The cricket historian Edward Docker summed up the early Indian approach thus: “The deep field couldn’t be relied upon to walk in with the bowler. Fieldsmen failed to anticipate the ball. Or overran it. Or used their feet to stop it. The catching was poor, the throwing abominable…”
Writing in the 1940s, the journalist Berry Sarbadhikary said, “Although homilies on the need for first-class fielding are indulged in freely by men in authority, it is the same persons who take the least notice of fielding ability when it comes to the actual selection…”
Watching Ravindra Jadeja, Rohit Sharma, Ajinkya Rahane, Virat Kohli chase everything and catch everything today, it might be difficult to believe that India began as a team that chased reluctantly and caught by accident.

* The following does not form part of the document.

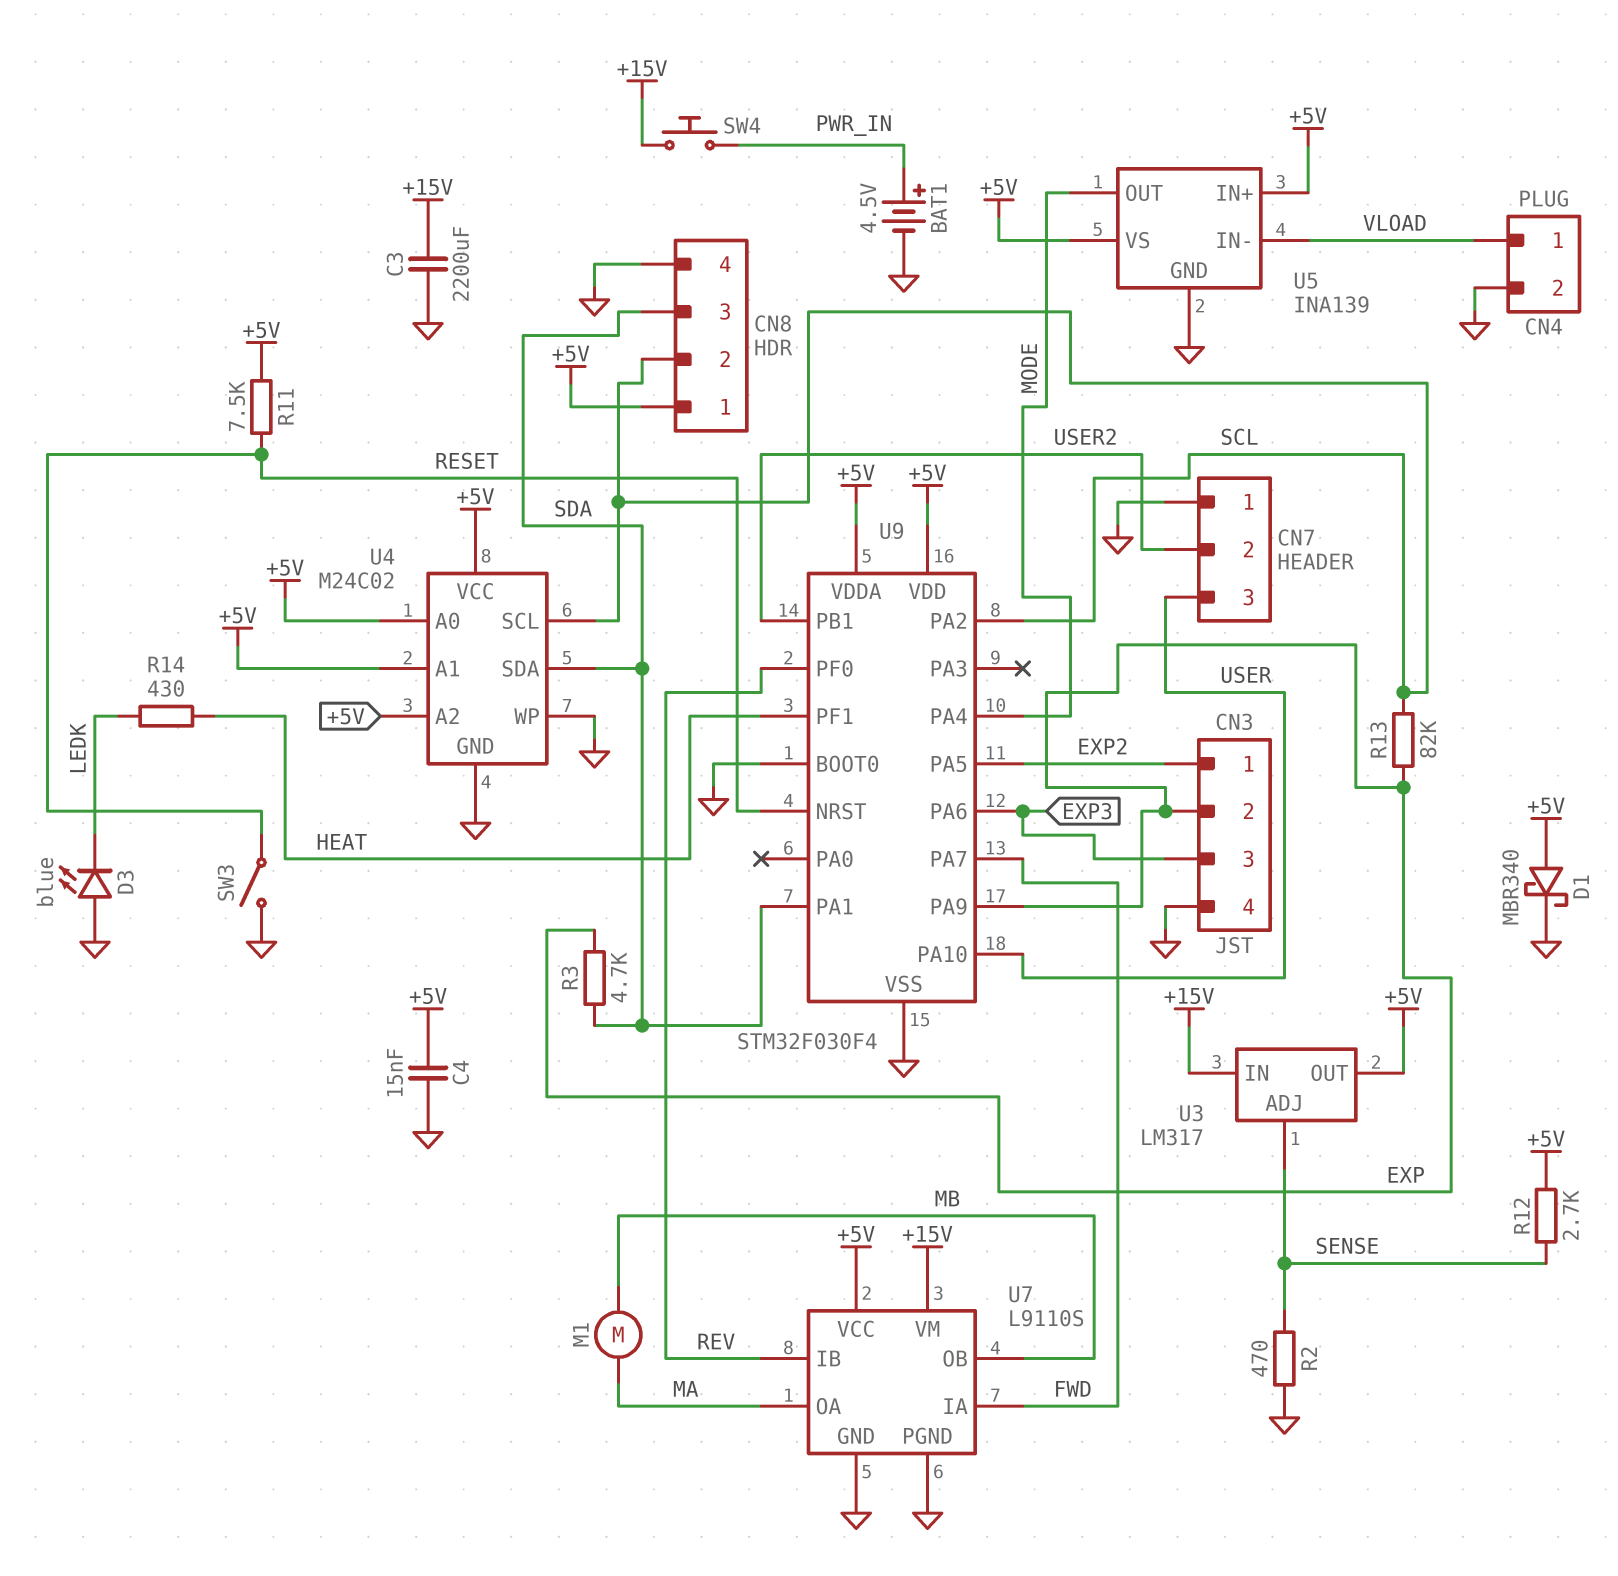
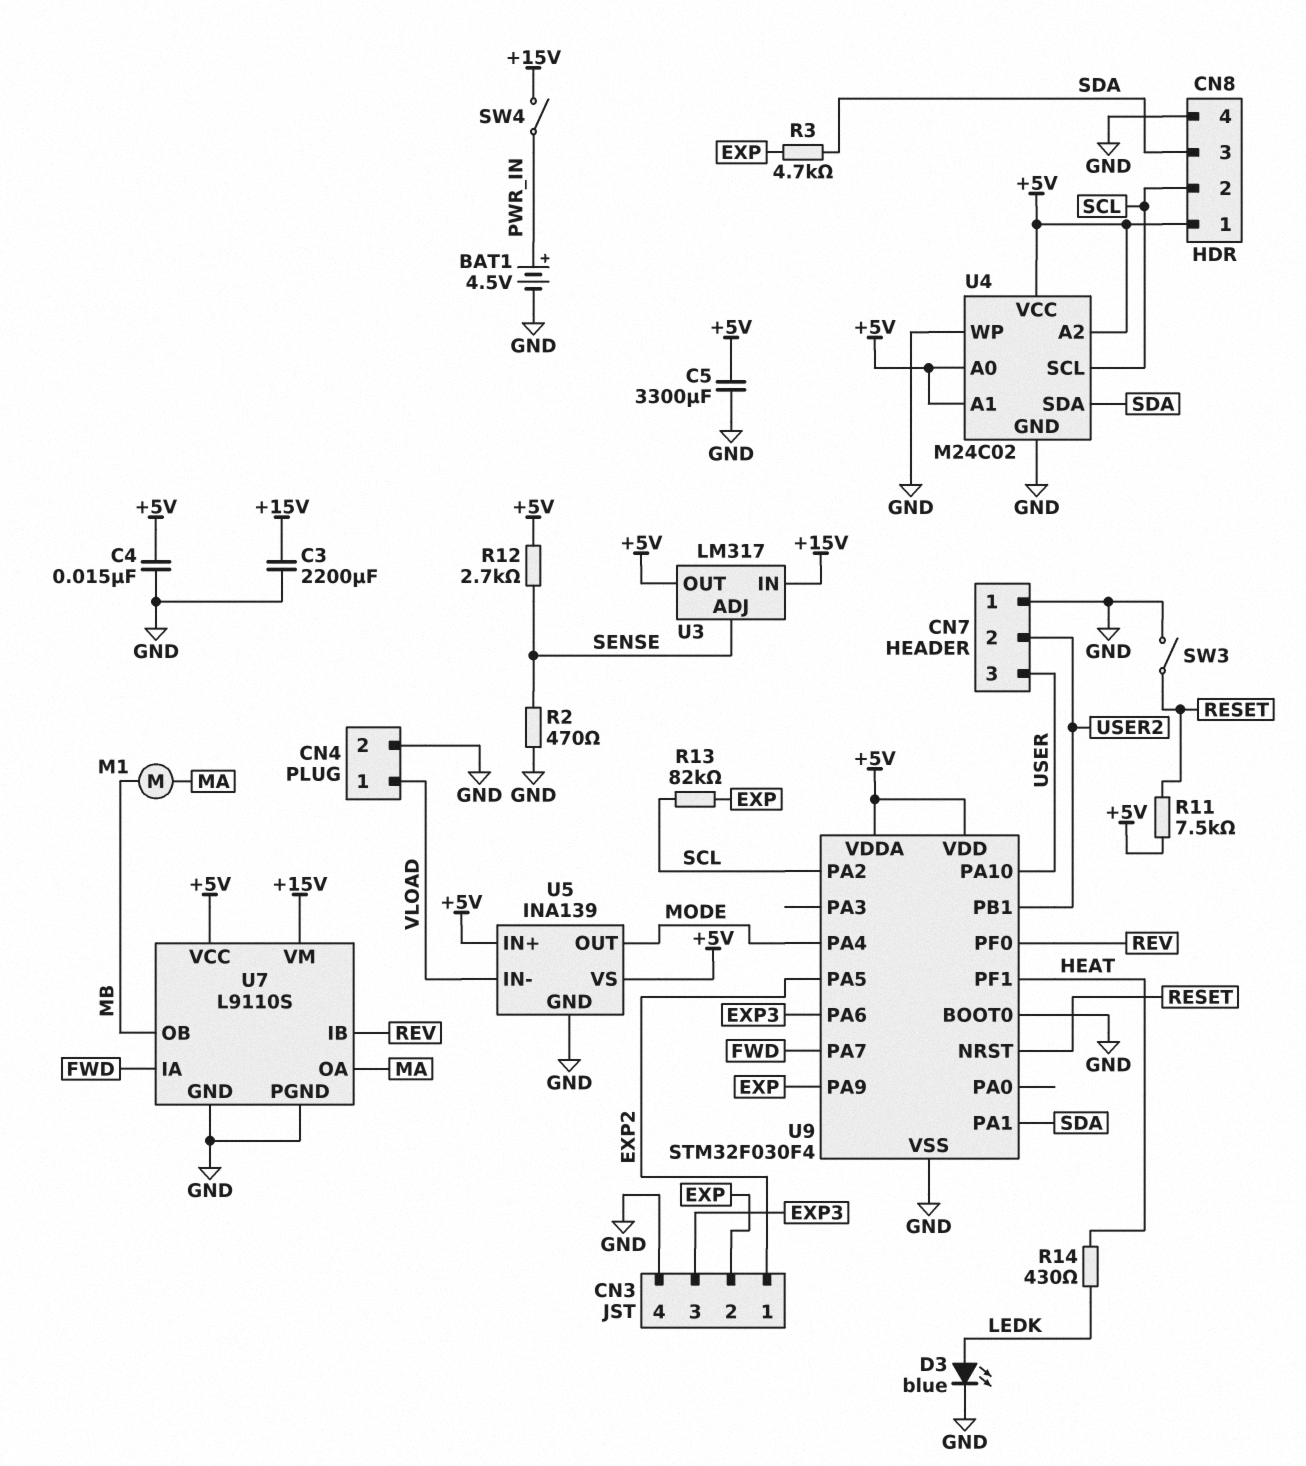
C5: none -> 3300uF (+5V, GND)
D1: schottky MBR340 (A +5V, K GND) -> none
D3: LED blue (A GND, K LEDK) -> LED blue (A LEDK, K GND)
SW4: button (+15V, PWR_IN) -> switch (+15V, PWR_IN)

Emergence of fielding stars
Pataudi’s example and attitude changed all that. Brijesh Patel, who began his first class career in 1969-70 was still cutting off boundaries and cover drives nearly two decades later by which time India’s finest all round fielder had emerged. This was Mohammad Azharuddin, as spectacular in the slips as he was in the outfield, his lithe form adding grace to his movements.
By then Kapil Dev had already exhibited his natural athleticism — he was a superb catcher at gully, but was needed to patrol the outfield where his casual throws to the top of the stumps were a treat.
India’s stock grew in white ball cricket, and a bunch of fielders helped make that happen: Yuvraj Singh, Suresh Raina, Mohammed Kaif.
Today it is no longer necessary to ‘hide’ a fielder, as India were once forced to do when players were important for one or two of three skills, or when they were chosen for reasons other than cricket.
The flat-footed was stationed in the slips with the prayer that no snick would go to him; or at mid-on hoping that an on-drive might fortuitously be stopped by a boot or a knee.
The story of Indian fielding is the evolution from ten passengers (usually) in a team to none at all. The Maharajkumar of Vizianagaram, who led on a tour of England, would not recognise this team.